--- EXCERPT PROVIDED ---
In May 2006, armed only with a small rucksack and a staff, Tony Kevin, an overweight, sedentary, 63-year-old former diplomat, set off on an eight-week trek across Spain. But this was not just a very long walk - it was a pilgrimage.
From Granada, in the southeast, to Santiago de Compostela, in the far northwest, Tony followed the Via Mozarabe and the Via de la Plata, two of the many pilgrim trails that crisscross Spain and Portugal and that all lead to a single destination. In the Middle Ages, the cathedral city of Santiago de Compostela was Europe’s most famous centre of pilgrimage, and in recent years it has enjoyed a remarkable revival; every day towards noon, hundreds of hot, tired, and dusty pilgrims stream into Santiago Cathedral for the daily Pilgrim’s Mass.
What, in our busy, materialistic 21st century, is this apparently anachronistic phenomenon all about? What drives tens of thousands of people of all nationalities and creeds to make long, exhausting walks across the cold mountains and hot tablelands of Spain, to take part finally in a medieval Christian liturgy of spiritual renewal and reconciliation with God?

--- DATA SUPPLIED ---
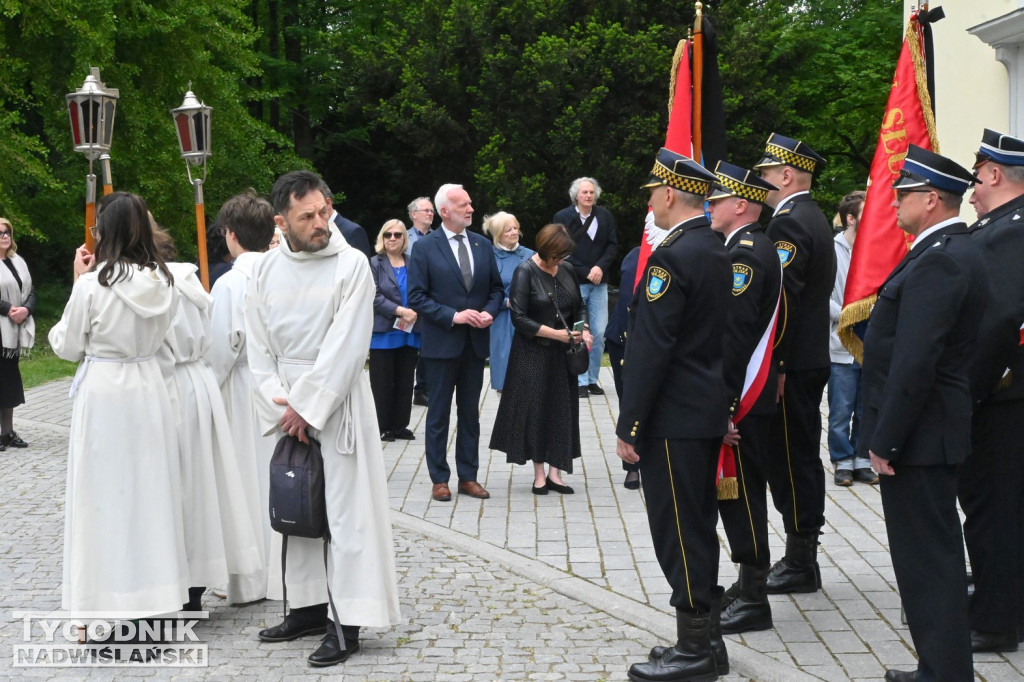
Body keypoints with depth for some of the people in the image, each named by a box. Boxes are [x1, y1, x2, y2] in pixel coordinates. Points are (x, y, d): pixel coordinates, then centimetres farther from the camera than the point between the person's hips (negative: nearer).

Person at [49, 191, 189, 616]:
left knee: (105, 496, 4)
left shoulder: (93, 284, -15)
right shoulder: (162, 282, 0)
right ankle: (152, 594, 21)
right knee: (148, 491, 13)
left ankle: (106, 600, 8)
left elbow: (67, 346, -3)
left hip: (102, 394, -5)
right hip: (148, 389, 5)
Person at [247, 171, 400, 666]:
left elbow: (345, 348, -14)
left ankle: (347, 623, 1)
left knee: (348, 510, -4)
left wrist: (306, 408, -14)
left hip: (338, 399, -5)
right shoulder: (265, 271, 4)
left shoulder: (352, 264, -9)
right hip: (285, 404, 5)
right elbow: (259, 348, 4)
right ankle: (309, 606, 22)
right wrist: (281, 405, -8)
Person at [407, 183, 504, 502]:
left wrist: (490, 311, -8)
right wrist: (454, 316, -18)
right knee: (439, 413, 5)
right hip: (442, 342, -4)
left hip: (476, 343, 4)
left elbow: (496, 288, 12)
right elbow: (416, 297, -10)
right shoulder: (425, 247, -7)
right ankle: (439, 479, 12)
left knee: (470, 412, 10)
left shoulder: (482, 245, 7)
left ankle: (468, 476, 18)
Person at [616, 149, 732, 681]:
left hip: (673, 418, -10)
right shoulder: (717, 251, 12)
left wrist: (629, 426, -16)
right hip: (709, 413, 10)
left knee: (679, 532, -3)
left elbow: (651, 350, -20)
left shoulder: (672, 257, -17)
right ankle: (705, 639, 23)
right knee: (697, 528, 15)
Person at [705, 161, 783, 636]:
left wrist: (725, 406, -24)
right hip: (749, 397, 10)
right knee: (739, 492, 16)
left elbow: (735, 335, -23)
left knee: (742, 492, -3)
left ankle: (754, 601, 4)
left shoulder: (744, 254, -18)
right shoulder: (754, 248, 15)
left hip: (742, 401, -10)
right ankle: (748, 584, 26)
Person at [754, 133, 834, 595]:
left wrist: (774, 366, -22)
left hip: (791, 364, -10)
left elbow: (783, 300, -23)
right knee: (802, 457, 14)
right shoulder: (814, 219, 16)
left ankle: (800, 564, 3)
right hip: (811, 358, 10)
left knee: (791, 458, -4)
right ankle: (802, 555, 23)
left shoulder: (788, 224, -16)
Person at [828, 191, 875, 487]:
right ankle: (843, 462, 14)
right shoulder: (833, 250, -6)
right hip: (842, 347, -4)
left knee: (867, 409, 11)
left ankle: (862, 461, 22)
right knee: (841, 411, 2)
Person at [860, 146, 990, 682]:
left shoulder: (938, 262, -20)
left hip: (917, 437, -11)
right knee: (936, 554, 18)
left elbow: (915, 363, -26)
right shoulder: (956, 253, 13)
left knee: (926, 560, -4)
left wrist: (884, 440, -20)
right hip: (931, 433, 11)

* * *

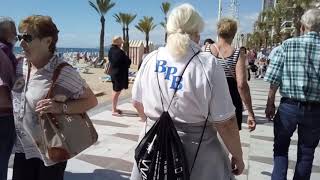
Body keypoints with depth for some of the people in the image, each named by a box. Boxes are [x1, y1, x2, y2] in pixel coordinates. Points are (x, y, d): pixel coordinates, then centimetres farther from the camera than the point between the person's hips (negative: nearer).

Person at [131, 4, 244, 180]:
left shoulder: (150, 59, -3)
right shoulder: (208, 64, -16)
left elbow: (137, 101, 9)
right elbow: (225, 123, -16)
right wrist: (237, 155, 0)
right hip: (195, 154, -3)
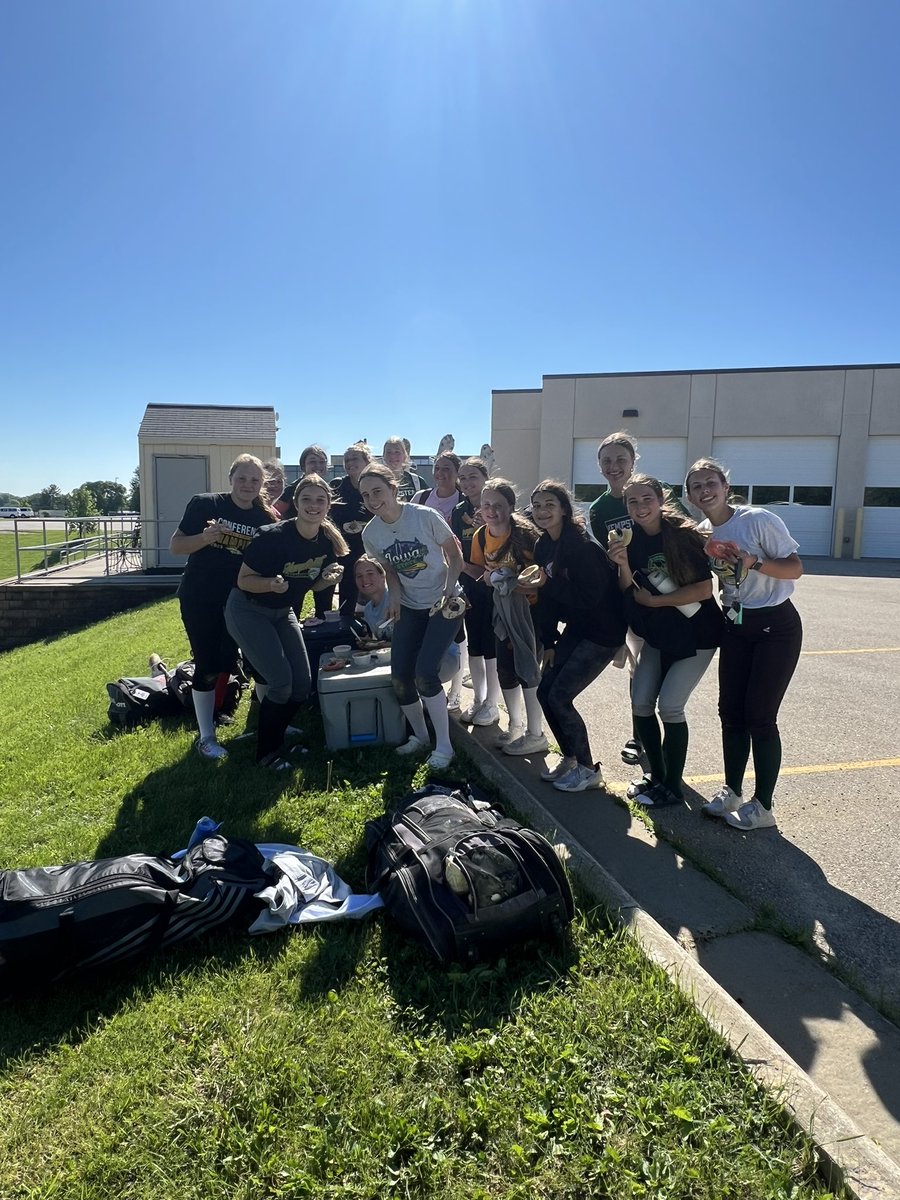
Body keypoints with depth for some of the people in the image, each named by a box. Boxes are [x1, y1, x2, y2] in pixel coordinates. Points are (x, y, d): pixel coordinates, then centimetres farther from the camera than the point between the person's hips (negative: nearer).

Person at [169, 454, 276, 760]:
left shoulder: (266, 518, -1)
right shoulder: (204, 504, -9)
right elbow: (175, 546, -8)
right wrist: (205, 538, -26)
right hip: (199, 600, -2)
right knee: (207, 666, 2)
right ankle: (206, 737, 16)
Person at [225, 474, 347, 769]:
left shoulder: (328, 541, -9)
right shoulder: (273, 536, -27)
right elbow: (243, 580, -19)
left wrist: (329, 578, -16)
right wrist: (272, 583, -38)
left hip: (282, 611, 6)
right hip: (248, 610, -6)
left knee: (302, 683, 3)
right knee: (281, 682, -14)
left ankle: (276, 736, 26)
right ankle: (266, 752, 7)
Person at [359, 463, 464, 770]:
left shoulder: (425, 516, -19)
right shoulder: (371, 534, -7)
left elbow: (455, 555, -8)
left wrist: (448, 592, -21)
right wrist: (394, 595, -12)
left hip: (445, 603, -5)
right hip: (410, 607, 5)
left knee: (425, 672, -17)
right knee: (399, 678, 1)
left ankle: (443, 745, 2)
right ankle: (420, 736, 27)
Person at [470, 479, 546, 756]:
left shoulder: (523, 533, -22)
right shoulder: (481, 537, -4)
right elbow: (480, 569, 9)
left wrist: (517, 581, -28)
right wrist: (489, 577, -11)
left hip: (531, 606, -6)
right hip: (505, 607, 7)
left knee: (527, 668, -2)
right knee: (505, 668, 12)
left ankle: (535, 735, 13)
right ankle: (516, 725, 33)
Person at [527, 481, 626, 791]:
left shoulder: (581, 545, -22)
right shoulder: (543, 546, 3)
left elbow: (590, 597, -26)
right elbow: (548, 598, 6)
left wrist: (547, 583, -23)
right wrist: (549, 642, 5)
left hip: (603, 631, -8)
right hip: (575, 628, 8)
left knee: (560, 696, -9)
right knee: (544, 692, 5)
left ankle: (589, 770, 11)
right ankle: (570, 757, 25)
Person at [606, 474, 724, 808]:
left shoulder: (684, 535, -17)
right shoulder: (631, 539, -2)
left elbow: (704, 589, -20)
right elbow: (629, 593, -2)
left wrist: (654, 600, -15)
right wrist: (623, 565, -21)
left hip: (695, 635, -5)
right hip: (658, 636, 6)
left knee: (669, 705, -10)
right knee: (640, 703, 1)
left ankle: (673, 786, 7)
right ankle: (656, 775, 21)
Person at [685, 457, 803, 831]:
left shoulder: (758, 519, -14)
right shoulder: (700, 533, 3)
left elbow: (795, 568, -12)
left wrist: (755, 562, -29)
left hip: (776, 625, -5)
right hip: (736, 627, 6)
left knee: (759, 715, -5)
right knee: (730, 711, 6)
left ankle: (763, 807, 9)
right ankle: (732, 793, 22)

--- WHAT THIS EXERCISE ASKS ---
a: List every country and city named in the passage about Tony Kevin's pilgrimage across Spain.
b: Continue the passage about Tony Kevin's pilgrimage across Spain from its last sentence.

--- EXERCISE ANSWERS ---
a: Spain, Portugal, Granada, Santiago de Compostela

b:
Walking the Camino beautifully captures the flavour of what it was like to walk the camino, and is filled with fascinating observations and anecdotes about the nature of contemporary Spain. And because pilgrimage is such a deeply personal experience that has the potential to unlock the deepest recesses of hidden memory and conscience, it is also a profound personal meditation on the nature of modern life.
It will be of interest to people who contemplate making, or who have made this walk; to those interested in the politics and culture of contemporary Spain; and indeed anyone who appreciates fine travel writing.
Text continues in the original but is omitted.